[Study material Boundary: Start]

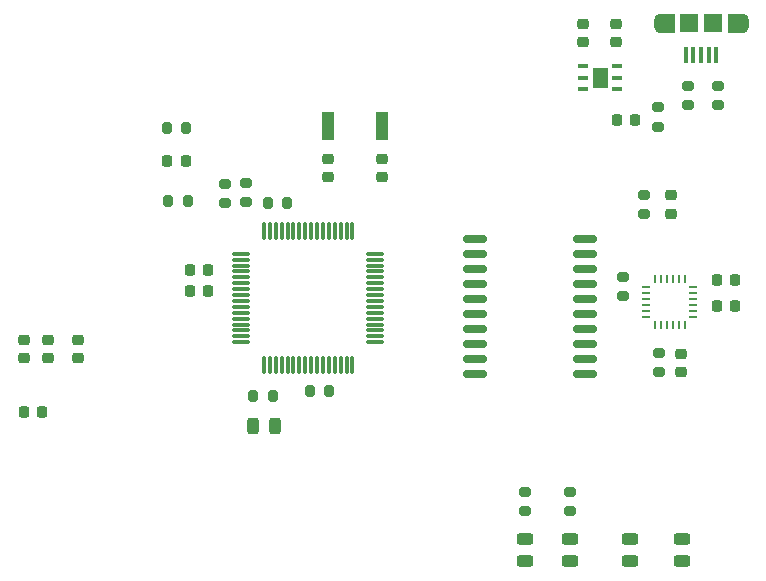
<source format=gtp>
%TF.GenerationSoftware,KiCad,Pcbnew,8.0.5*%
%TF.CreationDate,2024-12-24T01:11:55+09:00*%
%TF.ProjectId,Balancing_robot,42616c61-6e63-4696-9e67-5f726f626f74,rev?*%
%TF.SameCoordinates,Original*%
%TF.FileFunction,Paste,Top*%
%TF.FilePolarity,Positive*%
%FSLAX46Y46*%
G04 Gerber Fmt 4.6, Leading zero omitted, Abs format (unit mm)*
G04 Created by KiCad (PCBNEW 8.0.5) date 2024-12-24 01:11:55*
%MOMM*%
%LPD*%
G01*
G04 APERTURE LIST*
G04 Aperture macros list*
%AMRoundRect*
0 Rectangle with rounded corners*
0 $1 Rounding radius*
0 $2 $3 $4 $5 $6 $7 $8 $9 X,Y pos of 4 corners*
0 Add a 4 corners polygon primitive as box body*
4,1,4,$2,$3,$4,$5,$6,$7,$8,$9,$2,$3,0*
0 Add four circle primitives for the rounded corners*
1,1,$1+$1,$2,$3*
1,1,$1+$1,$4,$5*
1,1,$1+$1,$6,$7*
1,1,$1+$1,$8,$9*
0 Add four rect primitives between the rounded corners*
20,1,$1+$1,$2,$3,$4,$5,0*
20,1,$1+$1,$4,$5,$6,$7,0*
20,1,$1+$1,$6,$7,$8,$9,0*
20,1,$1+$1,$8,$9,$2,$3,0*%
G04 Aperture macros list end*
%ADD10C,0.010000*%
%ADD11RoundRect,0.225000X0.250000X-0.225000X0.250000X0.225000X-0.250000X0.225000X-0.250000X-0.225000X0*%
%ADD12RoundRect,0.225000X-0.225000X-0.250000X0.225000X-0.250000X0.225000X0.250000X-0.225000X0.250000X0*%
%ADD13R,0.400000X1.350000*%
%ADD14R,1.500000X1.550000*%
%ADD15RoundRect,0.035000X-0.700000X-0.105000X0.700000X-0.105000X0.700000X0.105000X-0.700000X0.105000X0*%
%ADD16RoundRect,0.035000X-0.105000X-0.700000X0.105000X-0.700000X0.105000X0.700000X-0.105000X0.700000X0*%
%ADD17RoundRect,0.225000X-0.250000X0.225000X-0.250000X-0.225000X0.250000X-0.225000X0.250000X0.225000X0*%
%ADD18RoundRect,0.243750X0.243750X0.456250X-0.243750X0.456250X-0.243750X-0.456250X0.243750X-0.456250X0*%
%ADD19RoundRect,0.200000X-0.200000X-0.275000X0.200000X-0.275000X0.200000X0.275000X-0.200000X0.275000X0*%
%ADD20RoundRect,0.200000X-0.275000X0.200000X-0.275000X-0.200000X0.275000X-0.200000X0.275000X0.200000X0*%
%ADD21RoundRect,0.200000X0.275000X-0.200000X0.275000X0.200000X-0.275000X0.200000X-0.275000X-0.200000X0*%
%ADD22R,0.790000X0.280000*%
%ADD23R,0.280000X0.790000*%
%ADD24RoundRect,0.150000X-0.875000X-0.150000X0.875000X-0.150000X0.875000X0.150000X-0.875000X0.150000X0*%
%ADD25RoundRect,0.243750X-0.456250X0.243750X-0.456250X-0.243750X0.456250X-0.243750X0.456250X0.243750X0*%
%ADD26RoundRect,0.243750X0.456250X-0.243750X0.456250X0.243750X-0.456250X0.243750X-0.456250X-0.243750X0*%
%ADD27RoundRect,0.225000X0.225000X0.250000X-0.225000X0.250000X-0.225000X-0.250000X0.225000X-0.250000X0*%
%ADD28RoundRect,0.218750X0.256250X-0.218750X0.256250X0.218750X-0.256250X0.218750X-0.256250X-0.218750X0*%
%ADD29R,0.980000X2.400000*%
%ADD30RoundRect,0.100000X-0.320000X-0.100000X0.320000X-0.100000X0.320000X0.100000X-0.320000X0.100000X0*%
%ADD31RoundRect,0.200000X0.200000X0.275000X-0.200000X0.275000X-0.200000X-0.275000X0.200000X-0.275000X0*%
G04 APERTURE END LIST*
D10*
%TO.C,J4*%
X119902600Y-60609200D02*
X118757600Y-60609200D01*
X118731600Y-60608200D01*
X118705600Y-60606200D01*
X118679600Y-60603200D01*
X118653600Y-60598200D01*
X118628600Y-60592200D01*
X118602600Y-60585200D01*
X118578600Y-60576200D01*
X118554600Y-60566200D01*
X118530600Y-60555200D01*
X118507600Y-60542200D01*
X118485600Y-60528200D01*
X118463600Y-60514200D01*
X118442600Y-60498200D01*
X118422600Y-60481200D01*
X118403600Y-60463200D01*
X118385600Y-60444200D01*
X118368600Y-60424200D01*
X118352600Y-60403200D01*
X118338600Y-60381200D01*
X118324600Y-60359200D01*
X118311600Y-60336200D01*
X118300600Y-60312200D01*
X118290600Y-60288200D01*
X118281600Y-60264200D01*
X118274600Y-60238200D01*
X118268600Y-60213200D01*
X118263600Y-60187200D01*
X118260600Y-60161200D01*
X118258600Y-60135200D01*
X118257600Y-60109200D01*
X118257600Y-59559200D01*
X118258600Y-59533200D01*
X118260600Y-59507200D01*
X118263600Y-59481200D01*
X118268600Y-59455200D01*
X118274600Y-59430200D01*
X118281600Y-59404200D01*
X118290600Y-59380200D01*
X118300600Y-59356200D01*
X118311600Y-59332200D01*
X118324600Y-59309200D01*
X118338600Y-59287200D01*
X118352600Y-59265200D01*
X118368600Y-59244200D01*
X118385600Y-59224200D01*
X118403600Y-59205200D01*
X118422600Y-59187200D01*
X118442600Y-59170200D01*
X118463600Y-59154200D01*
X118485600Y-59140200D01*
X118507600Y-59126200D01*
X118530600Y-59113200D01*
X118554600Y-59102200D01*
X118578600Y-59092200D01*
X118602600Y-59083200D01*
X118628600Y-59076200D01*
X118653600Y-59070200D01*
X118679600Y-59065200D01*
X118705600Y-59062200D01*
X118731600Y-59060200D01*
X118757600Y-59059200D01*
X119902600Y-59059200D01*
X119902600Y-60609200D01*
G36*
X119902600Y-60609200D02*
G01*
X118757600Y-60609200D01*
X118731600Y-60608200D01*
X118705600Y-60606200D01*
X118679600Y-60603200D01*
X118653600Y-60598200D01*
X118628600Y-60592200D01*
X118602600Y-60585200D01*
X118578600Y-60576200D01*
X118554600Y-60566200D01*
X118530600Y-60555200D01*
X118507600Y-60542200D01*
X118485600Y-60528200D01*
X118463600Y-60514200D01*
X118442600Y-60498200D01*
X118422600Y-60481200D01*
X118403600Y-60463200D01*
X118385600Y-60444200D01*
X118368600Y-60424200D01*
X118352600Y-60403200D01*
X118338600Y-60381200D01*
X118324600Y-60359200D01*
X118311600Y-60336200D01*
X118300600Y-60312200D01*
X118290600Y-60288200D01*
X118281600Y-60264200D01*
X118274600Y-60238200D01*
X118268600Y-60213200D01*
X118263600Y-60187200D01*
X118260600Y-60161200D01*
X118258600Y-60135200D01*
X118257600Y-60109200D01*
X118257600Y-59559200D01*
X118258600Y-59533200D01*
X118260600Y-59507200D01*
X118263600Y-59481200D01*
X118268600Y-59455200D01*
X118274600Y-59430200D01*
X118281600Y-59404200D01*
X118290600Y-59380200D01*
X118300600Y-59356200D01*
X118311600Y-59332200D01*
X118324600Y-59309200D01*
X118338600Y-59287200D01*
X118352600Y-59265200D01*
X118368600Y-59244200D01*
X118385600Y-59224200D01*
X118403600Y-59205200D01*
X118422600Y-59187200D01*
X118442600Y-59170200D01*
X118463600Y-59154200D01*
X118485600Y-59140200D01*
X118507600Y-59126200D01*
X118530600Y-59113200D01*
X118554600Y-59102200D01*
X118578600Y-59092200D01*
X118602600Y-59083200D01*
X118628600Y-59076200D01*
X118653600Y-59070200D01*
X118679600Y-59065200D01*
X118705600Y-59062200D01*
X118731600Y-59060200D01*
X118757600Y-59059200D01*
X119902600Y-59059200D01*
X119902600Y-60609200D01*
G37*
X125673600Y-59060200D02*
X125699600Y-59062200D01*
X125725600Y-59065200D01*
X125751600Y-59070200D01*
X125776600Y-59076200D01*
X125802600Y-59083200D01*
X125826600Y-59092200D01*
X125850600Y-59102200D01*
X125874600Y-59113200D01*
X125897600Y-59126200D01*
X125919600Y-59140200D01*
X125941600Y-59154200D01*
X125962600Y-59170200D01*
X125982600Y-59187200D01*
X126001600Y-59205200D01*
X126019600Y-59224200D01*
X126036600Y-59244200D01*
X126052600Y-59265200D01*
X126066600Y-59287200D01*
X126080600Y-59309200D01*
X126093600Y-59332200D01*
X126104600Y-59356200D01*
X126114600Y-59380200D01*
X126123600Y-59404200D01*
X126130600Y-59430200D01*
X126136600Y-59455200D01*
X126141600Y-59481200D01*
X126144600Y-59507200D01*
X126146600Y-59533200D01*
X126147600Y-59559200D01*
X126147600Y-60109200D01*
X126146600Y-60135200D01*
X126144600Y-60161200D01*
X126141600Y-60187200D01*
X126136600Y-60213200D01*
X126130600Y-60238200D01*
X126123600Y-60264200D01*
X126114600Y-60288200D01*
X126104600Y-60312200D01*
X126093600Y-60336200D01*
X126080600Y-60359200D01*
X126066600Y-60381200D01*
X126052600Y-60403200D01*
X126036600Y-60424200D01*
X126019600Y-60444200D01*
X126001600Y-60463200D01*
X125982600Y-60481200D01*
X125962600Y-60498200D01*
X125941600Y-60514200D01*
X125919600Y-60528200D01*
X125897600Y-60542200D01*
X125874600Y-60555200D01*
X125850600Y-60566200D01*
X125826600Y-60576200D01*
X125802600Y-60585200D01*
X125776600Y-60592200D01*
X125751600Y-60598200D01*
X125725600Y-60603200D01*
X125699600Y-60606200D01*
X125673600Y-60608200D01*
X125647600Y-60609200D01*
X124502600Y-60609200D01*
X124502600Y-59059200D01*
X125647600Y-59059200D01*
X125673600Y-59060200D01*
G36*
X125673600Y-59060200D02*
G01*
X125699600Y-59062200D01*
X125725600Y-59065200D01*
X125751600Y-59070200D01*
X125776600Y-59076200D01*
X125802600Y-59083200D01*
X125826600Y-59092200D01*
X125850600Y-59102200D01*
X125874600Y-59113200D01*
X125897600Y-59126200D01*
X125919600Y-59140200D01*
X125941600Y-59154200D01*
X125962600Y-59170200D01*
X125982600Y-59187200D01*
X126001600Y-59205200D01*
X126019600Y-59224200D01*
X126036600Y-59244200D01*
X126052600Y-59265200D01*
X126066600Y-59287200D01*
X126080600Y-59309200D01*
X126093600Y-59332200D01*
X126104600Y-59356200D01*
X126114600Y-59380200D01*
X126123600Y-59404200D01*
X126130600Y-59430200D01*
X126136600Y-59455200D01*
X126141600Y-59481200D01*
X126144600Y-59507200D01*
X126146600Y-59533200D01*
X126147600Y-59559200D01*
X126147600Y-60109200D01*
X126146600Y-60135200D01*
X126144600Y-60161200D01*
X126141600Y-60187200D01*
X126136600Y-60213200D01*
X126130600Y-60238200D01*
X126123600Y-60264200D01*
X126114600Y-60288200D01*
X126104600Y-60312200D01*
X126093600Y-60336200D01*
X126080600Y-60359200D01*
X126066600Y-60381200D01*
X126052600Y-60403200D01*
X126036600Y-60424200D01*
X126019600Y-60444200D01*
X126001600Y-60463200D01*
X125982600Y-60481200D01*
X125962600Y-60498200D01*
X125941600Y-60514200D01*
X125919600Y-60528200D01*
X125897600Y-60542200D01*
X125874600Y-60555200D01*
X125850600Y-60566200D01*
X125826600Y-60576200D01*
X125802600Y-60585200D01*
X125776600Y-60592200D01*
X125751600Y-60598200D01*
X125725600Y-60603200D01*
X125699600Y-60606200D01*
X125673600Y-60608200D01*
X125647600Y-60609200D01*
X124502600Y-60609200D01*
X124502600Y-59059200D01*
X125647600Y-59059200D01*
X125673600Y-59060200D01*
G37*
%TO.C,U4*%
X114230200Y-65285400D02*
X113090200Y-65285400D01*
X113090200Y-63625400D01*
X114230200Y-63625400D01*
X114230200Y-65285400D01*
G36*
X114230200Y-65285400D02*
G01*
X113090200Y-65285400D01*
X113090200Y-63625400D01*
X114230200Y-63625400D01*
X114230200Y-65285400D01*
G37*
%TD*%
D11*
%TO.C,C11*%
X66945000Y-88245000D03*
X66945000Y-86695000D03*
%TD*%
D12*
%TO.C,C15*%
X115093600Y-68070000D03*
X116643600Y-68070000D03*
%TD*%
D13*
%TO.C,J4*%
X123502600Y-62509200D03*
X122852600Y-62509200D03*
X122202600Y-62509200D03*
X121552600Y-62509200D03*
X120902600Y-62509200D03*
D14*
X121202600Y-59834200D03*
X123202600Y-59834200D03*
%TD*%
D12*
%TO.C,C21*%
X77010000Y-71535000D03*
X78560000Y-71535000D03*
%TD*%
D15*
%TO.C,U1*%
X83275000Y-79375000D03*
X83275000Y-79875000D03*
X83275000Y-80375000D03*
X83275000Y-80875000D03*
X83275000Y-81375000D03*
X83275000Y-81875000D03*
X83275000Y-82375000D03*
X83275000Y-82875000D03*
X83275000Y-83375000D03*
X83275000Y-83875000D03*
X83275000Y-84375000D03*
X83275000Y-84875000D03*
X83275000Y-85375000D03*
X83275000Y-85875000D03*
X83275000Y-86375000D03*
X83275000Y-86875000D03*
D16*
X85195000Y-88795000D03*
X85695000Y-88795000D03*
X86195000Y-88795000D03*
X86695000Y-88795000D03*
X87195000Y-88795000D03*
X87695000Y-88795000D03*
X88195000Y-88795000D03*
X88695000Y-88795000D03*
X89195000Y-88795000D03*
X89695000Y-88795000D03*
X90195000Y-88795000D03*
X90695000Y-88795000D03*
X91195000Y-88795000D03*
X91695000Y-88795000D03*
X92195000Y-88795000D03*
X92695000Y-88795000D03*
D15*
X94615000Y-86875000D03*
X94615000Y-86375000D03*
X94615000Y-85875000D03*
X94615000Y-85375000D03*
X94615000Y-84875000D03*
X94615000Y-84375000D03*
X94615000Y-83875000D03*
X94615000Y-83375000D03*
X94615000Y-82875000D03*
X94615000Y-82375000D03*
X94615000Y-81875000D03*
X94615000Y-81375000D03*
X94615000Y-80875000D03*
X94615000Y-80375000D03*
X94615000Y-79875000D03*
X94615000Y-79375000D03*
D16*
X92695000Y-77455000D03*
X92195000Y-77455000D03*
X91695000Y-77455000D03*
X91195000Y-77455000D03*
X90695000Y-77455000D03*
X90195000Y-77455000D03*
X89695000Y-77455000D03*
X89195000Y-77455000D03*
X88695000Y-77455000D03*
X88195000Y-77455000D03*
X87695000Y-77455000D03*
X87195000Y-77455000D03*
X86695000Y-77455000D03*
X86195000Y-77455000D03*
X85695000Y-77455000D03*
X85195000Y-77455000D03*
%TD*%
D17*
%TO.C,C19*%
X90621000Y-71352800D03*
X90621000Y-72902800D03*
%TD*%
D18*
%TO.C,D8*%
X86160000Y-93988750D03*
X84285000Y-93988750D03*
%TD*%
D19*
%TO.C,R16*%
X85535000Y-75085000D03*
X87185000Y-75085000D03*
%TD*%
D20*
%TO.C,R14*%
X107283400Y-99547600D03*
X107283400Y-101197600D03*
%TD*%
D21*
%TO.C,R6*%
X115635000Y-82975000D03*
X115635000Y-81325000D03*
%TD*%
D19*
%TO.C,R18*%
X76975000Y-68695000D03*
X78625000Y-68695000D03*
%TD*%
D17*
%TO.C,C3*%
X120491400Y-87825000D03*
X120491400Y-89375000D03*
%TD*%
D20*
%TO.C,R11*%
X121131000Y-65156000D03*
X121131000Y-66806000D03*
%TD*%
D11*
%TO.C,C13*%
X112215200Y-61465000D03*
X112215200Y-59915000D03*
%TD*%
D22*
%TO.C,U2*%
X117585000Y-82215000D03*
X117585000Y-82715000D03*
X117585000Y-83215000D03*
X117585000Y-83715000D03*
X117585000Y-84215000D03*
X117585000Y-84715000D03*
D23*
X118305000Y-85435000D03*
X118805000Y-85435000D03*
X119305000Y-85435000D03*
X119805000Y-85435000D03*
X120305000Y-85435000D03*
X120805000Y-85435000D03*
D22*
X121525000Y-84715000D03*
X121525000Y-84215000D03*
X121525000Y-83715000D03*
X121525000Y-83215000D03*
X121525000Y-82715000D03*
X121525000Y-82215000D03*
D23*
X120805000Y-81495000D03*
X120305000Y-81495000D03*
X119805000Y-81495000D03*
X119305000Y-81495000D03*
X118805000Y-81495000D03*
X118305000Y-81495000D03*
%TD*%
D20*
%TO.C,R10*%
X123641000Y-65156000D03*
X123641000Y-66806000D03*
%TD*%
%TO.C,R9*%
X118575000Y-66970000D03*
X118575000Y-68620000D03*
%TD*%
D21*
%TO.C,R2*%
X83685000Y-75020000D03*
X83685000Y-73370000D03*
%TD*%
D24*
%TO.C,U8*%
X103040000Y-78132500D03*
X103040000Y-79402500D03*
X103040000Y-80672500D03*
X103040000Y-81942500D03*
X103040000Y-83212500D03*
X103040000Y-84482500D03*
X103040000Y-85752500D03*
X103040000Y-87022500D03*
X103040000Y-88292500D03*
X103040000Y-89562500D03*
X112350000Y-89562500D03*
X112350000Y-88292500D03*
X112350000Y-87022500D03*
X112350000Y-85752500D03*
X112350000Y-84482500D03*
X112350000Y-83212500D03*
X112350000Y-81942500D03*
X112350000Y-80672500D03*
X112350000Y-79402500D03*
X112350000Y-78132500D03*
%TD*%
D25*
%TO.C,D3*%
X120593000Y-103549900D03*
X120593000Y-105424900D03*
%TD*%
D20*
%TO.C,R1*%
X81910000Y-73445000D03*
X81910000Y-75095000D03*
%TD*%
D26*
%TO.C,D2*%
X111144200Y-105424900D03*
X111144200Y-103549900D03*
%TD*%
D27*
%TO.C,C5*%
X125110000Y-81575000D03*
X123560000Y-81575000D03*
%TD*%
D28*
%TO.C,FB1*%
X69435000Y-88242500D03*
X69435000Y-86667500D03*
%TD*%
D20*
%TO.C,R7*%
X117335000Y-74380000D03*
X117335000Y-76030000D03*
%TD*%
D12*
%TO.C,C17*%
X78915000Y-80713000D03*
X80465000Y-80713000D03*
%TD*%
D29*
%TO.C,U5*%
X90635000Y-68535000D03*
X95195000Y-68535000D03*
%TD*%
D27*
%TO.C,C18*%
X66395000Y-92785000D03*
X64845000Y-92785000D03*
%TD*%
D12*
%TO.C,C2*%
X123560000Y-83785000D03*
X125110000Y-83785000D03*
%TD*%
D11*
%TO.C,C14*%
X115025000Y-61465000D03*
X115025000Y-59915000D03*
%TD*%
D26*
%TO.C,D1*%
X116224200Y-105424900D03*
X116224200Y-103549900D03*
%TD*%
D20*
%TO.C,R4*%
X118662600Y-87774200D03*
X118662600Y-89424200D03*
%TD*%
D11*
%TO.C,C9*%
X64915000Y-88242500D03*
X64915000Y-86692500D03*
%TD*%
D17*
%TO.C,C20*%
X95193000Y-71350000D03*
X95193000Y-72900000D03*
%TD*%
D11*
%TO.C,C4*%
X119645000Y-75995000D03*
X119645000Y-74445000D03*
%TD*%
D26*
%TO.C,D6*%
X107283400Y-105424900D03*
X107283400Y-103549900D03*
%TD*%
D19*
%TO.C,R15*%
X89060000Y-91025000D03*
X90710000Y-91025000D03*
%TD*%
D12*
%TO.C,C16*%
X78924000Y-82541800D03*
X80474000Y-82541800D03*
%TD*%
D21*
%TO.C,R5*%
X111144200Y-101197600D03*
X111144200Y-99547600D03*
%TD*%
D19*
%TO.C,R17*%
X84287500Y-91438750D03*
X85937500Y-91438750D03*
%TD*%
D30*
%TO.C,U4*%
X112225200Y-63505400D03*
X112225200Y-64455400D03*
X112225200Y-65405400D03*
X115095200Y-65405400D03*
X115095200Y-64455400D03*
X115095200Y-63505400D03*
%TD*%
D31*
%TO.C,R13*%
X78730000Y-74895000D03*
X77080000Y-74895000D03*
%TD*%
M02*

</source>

[Study material Boundary: End]

Where the word "KiCad" shows up in a line of the entries above, copy that line.

### Output of the task
%TF.GenerationSoftware,KiCad,Pcbnew,8.0.5*%
G04 Created by KiCad (PCBNEW 8.0.5) date 2024-12-24 01:11:55*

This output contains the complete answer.